The REIT, which trades under the ticker symbol CXP, saw share prices rise before markets opened Thursday after the letter became public.

“We have spent considerable energy and time evaluating Columbia’s portfolio, operating markets, management and strategy, and have made a meaningful investment in the Company,” the investors wrote in the letter. “However, we are concerned about the Company’s lengthy track record of underperformance in the public market and challenges the Company faces on its current course.”

In the letter, the three companies argue that they could deliver shareholders with "immediate liquidity at a full and fair valuation," after “years of value erosion,” while taking over the reigns to steer the company forward. 
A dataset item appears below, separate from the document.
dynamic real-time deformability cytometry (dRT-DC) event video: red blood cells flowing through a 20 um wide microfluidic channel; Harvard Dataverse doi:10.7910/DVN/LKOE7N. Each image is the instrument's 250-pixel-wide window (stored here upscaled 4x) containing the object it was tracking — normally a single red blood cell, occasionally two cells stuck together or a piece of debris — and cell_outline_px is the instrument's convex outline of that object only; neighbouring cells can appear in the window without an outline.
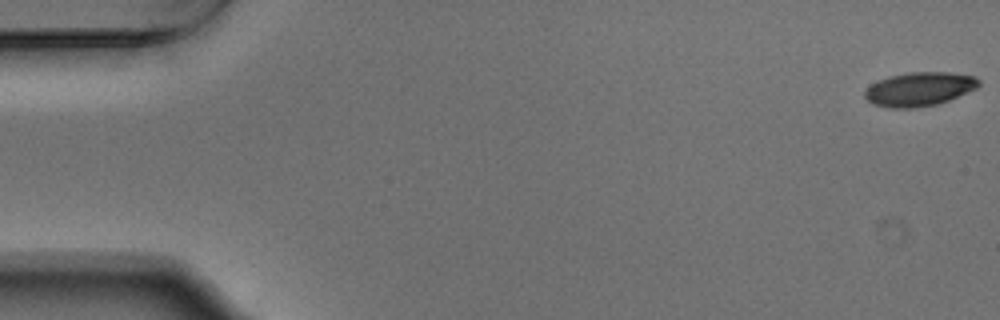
{"species": "Egyptian fruit bat (a non-hibernating species)", "species_latin": "Rousettus aegyptiacus", "temperature_condition": "warm", "stored_images_in_passage": 54, "camera_frame_rate_fps": 3000, "um_per_image_px": 0.085, "animal": {"sex": "male"}, "frame": {"image": 1, "passage_image": 1, "time_ms": 0.0, "image_size_px": [1000, 320], "cell_outline_px": [[980, 84], [976, 88], [968, 92], [940, 104], [916, 108], [888, 108], [872, 104], [864, 96], [864, 92], [872, 84], [888, 76], [908, 72], [948, 72], [976, 76], [980, 80]], "centroid_in_image_um": [78.16, 7.58], "position_along_channel_um": 6.8, "area_um2": 22.72}}
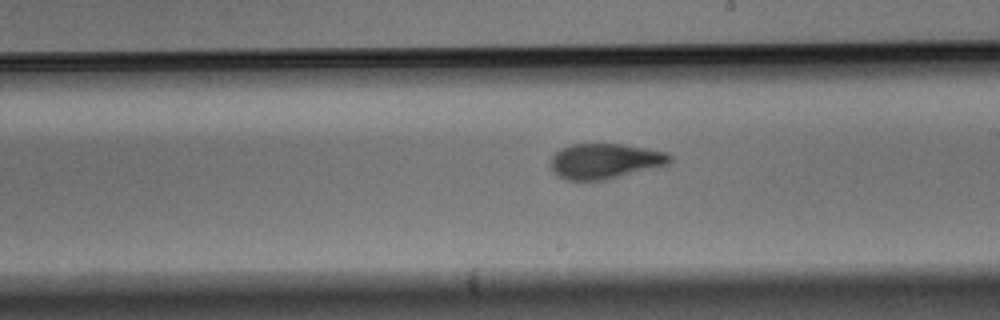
{"frame": {"image": 2, "passage_image": 31, "time_ms": 10.0, "image_size_px": [1000, 320], "cell_outline_px": [[672, 160], [664, 168], [604, 180], [564, 180], [552, 172], [548, 164], [552, 156], [560, 148], [572, 144], [624, 144], [668, 152], [672, 156]], "centroid_in_image_um": [51.47, 13.71], "position_along_channel_um": 237.5, "area_um2": 25.37}}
“In our view, our proposal delivers full value that exceeds what the Company can be expected to achieve in the coming years based on the expected public market challenges and leadership’s stated plans,” they state in the letter. 

Columbia Property Group owns office buildings in New York, San Francisco, Washington, D.C., and Boston, including the 482K SF former New York Times building at 229 West 43rd St. in Midtown.

CXP also had signed a full-building lease with WeWork for a development project at 149 Madison Ave. in 2019, but that deal fell apart last summer. It also owns nearly 50% of the spec development 799 Broadway, which, like 149 Madison, has not yet signed a tenant, according to CXP regulatory filings.

It purchased Normandy Real Estate Partners for $100M in 2019, adding buildings such as Terminal Warehouse in Chelsea — and the large acquisition loan Normandy and its partner, L&L Holding Co., took out to buy it — to its portfolio.